▶ Work instructions
Can you pull the lines of text from the entries below, copying each one character for character and leaving the pictures out of your answer?

Segment Open

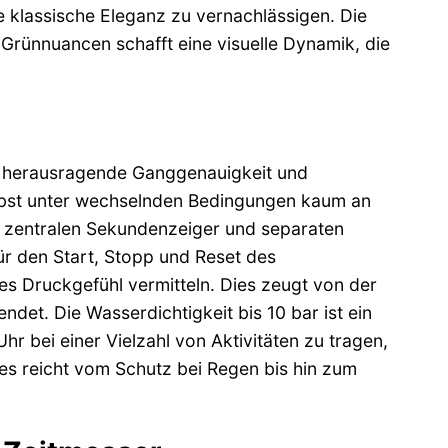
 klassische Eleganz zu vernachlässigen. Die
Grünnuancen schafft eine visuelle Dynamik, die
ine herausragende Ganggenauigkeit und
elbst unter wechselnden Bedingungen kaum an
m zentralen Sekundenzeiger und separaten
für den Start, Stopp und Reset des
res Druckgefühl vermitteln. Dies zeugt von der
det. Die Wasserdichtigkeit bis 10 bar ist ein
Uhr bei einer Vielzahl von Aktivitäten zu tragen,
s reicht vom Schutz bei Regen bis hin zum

Segment Closed

▶ Answer to this problem
 klassische Eleganz zu vernachlässigen. Die
Grünnuancen schafft eine visuelle Dynamik, die
ine herausragende Ganggenauigkeit und
elbst unter wechselnden Bedingungen kaum an
m zentralen Sekundenzeiger und separaten
für den Start, Stopp und Reset des
res Druckgefühl vermitteln. Dies zeugt von der
det. Die Wasserdichtigkeit bis 10 bar ist ein
Uhr bei einer Vielzahl von Aktivitäten zu tragen,
s reicht vom Schutz bei Regen bis hin zum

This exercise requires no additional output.